Pedido acontece após novos acidentes envolvendo composições que são administradas pela iniciativa privada. Na tarde de segunda (16), houve o descarrilamento de trem na Linha 8 – Diamante
Após mais um novo episódio de descarrilamento de trem na Linha 8 – Diamante, administrada pela concessionária ViaMobilidade, o Ministério Público de São Paulo voltou a defender a suspensão do contrato do governo do Estado de São Paulo com a empresa responsável pelo transporte de trem que corta as principais cidades de um consórcio que reúne 12 municípios na região Oeste da Grande São Paulo. A ViaMobilidade também é responsável pala administração da Linha 9 – Esmeralda.

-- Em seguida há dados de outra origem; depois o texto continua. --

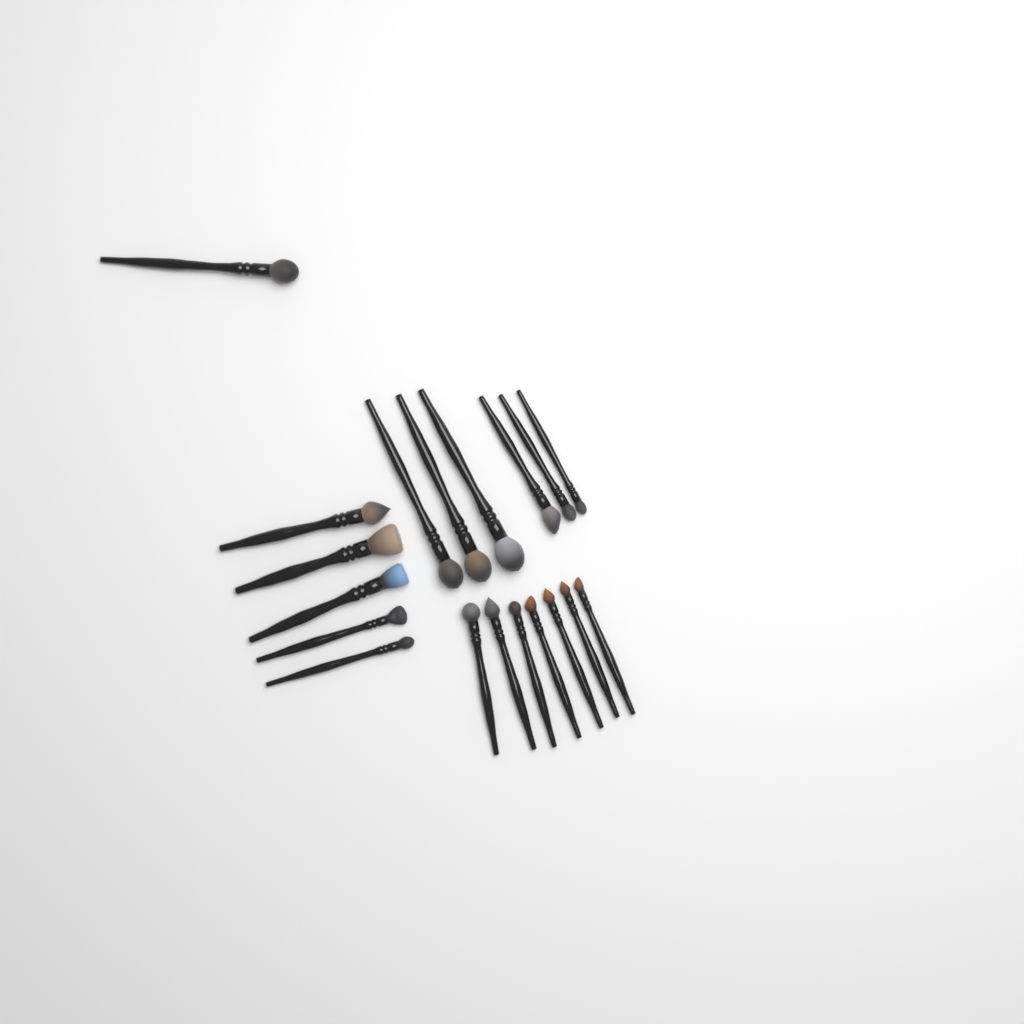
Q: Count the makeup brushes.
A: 19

Na tarde de segunda-feira (16), foi registrado o terceiro descarrilamento de trem na Linha 8 – Diamante. O acidente trouxe transtorno aos usuários e levou mais de cinco horas para o problema ser resolvido. A ocorrência aconteceu por volta das 16h, na estação da Lapa, quando o veículo seguia rumo à estação Itapevi. De acordo com a ViaMobilidade, responsável pela operação da linha, não houve registro de vítimas.
Ainda ontem, uma outra ocorrência também envolveu uma outra composição da ViaMobilidade. Além de um trem ter descarrilado nas proximidades da estação Lapa, houve registro de fogo embaixo da roda de um trem que estava parado na estação Quitaúna, em Osasco. Um passageiro e um funcionário usaram extintores para apagar as chamas. Ninguém ficou ferido.

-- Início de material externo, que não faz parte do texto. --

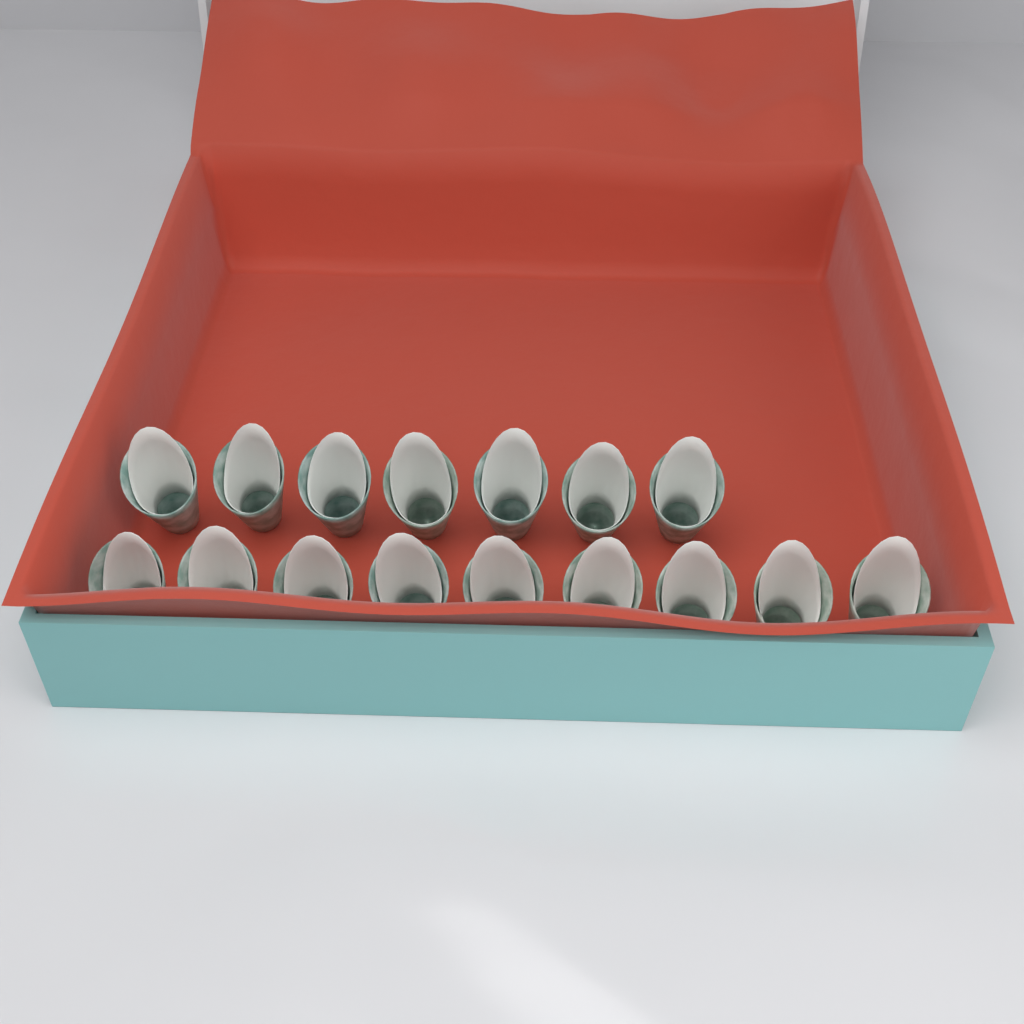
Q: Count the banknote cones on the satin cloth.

Em entrevista ao portal G1, o promotor do Ministério Público, Silvio Marques, garante que não há outra alternativa a não ser a rescisão. “Agora, esperamos a rescisão administrativa. Se isso não ocorrer, vamos pedir a rescisão judicial, além de requerer indenização”, afirmou Marques.
Histórico de falhas
Desde janeiro de 2022, as linhas 8 e 9, administradas pela CPTM (Companhia Paulista de Trens Metropolitanos), foram concedidas e passaram a ser gerenciadas pela ViaMobilidade. Em outubro do ano passado, após ser questionada pelo GIRO, a empresa garantiu que havia registrado 69 falhas na prestação do serviço.

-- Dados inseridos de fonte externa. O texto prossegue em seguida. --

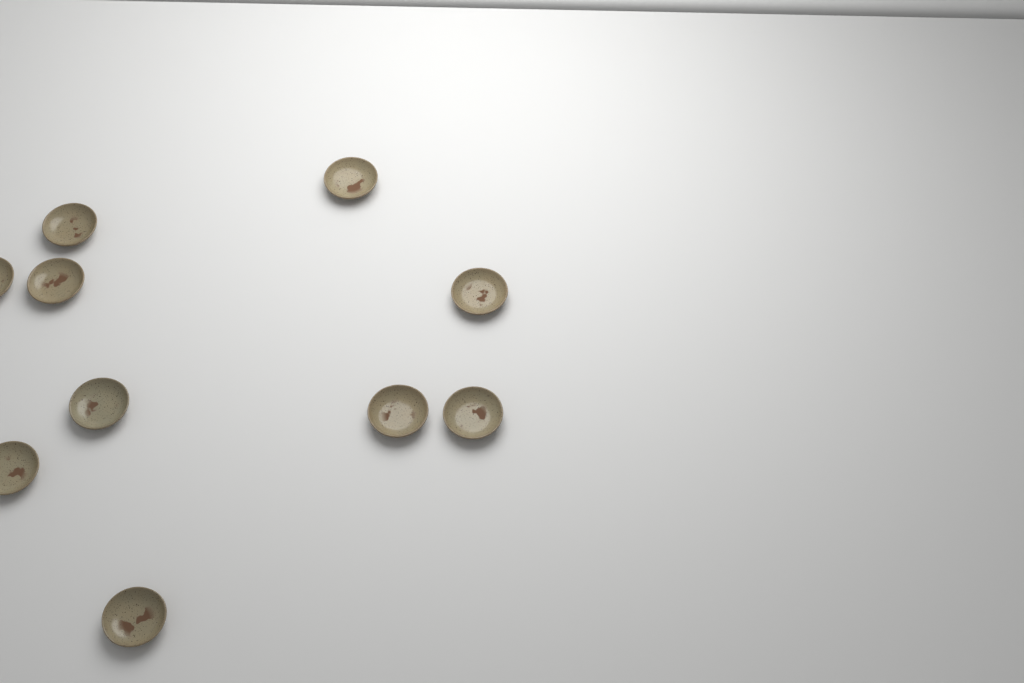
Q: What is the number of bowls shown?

Esse número crescente de falhas e as constantes reclamações por parte dos usuários levaram o Ministério Público, ainda em outubro do ano passado, a questionar iniciar uma análise para solicitar a rescisão de contrato da concessionária.
Em virtude das inúmeras falhas, o Ministério Público propôs um Termo de Ajustamento de Conduta (TAC) à empresa, porém, ele não foi aceito pela ViaMobilidade.